§ Try it:
Where does "left" appear in the data? Return each line that holds it.

START Records for the task

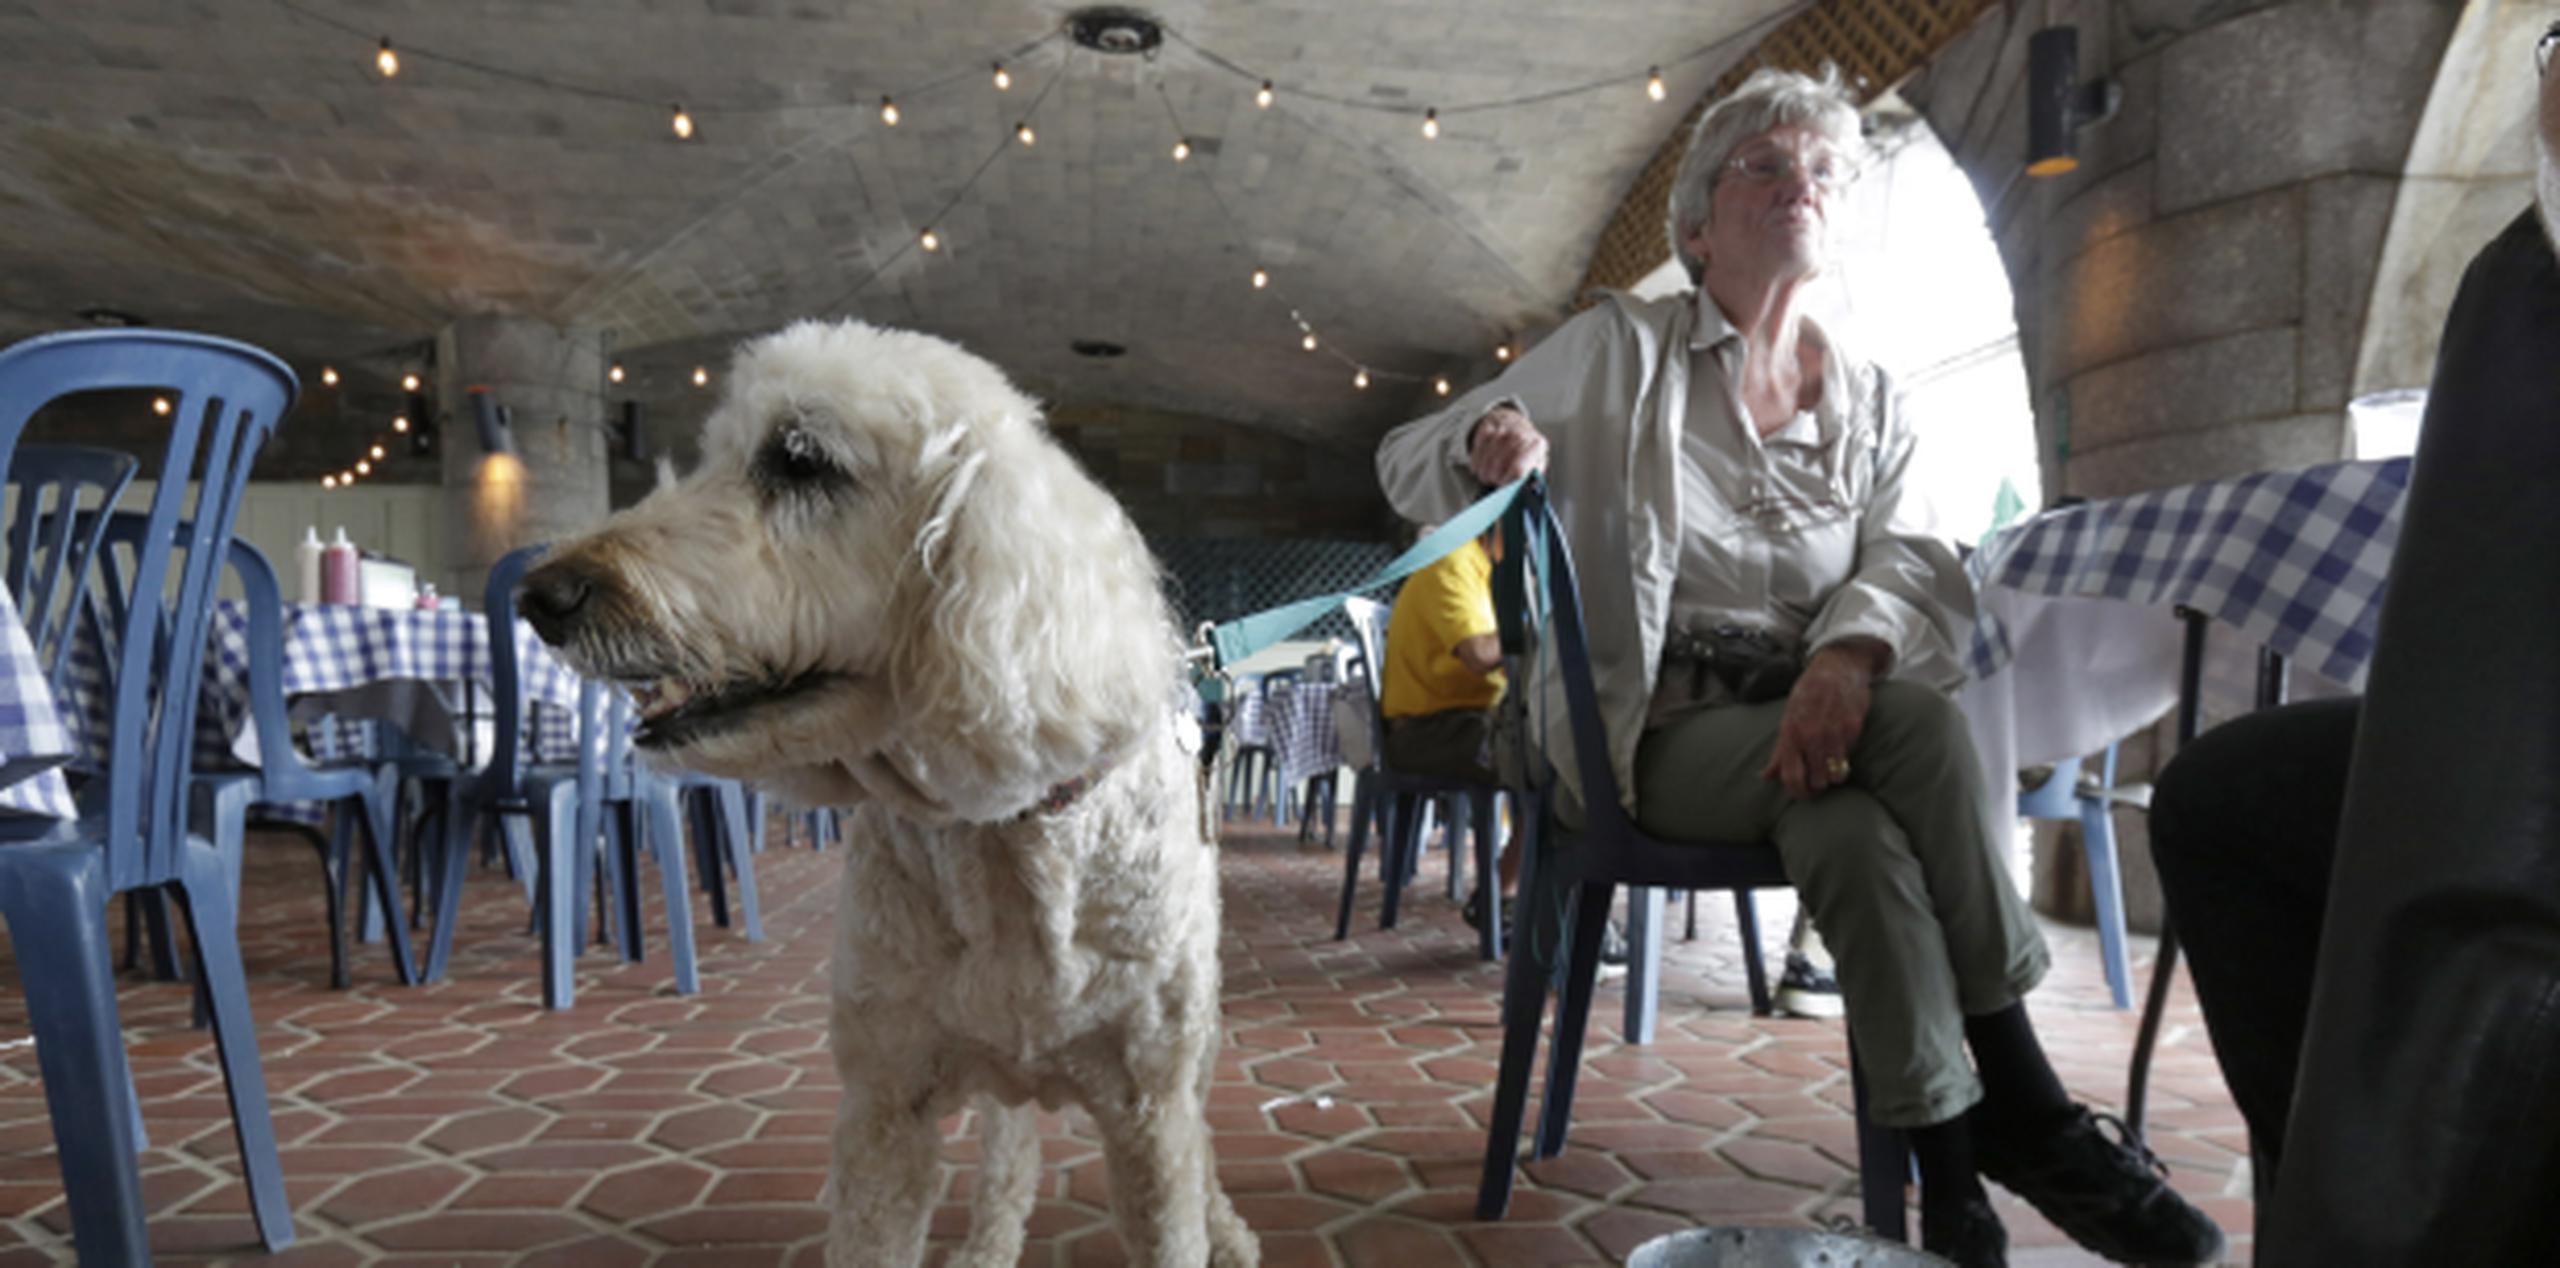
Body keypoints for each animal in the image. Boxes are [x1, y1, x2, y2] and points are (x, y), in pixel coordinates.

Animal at [519, 322, 1259, 1265]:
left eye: (801, 460)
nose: (539, 594)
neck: (998, 843)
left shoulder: (1148, 1112)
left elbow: (1177, 1192)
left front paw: (1215, 1229)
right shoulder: (883, 1106)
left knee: (1196, 1136)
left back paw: (1227, 1229)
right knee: (1011, 1147)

END Records for the task

§ Answer box:
left eye: (801, 460)
left shoulder: (1148, 1112)
left elbow: (1177, 1192)
left front paw: (1215, 1229)
left knee: (1196, 1136)
left back paw: (1227, 1229)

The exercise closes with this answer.